------ Available data

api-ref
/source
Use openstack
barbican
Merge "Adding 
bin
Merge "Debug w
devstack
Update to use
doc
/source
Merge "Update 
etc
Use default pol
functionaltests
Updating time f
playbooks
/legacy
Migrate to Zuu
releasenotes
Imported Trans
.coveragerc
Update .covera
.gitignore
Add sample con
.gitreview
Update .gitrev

------------

## Request
Word for word, transcribe all of the records.

## Output
api-ref
/source
Use openstack
barbican
Merge "Adding 
bin
Merge "Debug w
devstack
Update to use
doc
/source
Merge "Update 
etc
Use default pol
functionaltests
Updating time f
playbooks
/legacy
Migrate to Zuu
releasenotes
Imported Trans
.coveragerc
Update .covera
.gitignore
Add sample con
.gitreview
Update .gitrev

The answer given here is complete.